WarpStream is building a cheaper, cloud-native data streaming service
When the open source streaming service, Apache Kafka, was created in 2011 at LinkedIn, it was a different world. Most companies were still on prem. The notion of cloud computing was just beginning to emerge. WarpStream, an early stage startup, sees the value of streaming in a cloud native context and built a new solution from the ground up based on the Apache Kafka protocol, but designed for the cloud age.
Today the company announced a $20 million investment.
WarpStream CEO Richard Artoul says that he and his co-founder, CTO Ryan Worl, found in their previous jobs that moving data into Kafka was complex and expensive and they wanted to change that. “If you were building something today that looked like Apache Kafka like we did with WarpStream, you would take a really different approach than was taken back in 2011 when Kafka was first designed, and so that’s why we think now’s a really good time for us to build something new that can actually meaningfully drive down costs and operational burden for people,” Artoul told TechCrunch.
The way they do that is by taking advantage of today’s cloud environment to separate compute from storage using an object storage service like Amazon S3. By taking this approach, they have been able to eliminate inter-zone networking costs, which often represent 80% or more of the total cost of running large scale Kafka workloads, according to the company.
“When you interact and store data in cloud object storage you get to sidestep all these networking fees that plague these big data systems when they get lifted, shifted into the cloud,” he said. “And a lot of the really hard problems around data durability and replication that Kafka had to solve on its own by copying the data three times, replicating it and making sure that data was never lost, we’re able to offload those problems to the object storage layer itself, and that ends up making the system a lot easier and cheaper to operate.”
Artoul and Worl were working together at Datadog when they helped develop a storage system called Husky. Today, if a DataDog customer is searching through their application logs, they’re actually using Husky. Datadog was also a big Kafka user. “Based on our experience building the kind of storage system on top of object storage we had built at DataDog, we felt like streaming systems should work the same way. And so last year we left Datadog to start working on it,” he said.
They are taking two approaches, one where customers can essentially bring their own cloud and install WarpStream, and one where they offer a fully managed serverless option.

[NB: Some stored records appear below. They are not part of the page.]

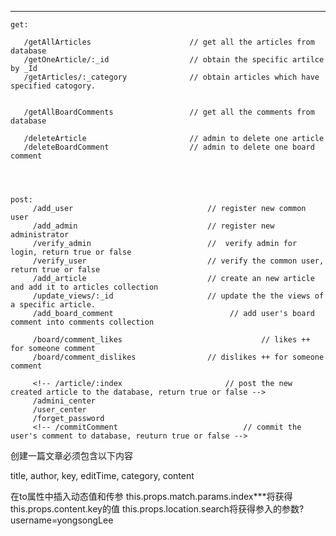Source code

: 

------------------------------------------------------------------------------------------
    get:

	   /getAllArticles						// get all the articles from database
	   /getOneArticle/:_id                  // obtain the specific artilce by _Id 
	   /getArticles/:_category              // obtain articles which have specified catogory.


       /getAllBoardComments					// get all the comments from database

	   /deleteArticle                       // admin to delete one article
	   /deleteBoardComment                  // admin to delete one board comment
       



    post:
		 /add_user                              // register new common user
		 /add_admin                             // register new administrator
	     /verify_admin                          //  verify admin for login, return true or false
		 /verify_user							// verify the common user, return true or false
		 /add_article                           // create an new article and add it to articles collection
		 /update_views/:_id                     // update the the views of a specific article.
		 /add_board_comment                          // add user's board comment into comments collection

         /board/comment_likes                               // likes ++ for someone comment 
		 /board/comment_dislikes				// dislikes ++ for someone comment 

		 <!-- /article/:index						// post the new created article to the database, return true or false -->
		 /admini_center
		 /user_center
		 /forget_password							
		 <!-- /commitComment							// commit the user's comment to database, reuturn true or false -->
		 


创建一篇文章必须包含以下内容

   title, author, key, editTime, category, content

<Link to={`/article/${this.props.content.key}?username=yongsongLee`}> 在to属性中插入动态值和传参
this.props.match.params.index***将获得this.props.content.key的值
this.props.location.search将获得参入的参数?username=yongsongLee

The BYOC version is available starting today. The company has also included a calculator right on the pricing page to figure out how much it will cost to run WarpStream.
The founders brought some of the folks who helped build Husky to build the new system, and today they have 9 employees. The good news is that they are hiring and hope to double head count by the end of the year.
The $20 million investment was led by Greylock and Amplify Partners with some data industry luminaries also chipping in with angel investments.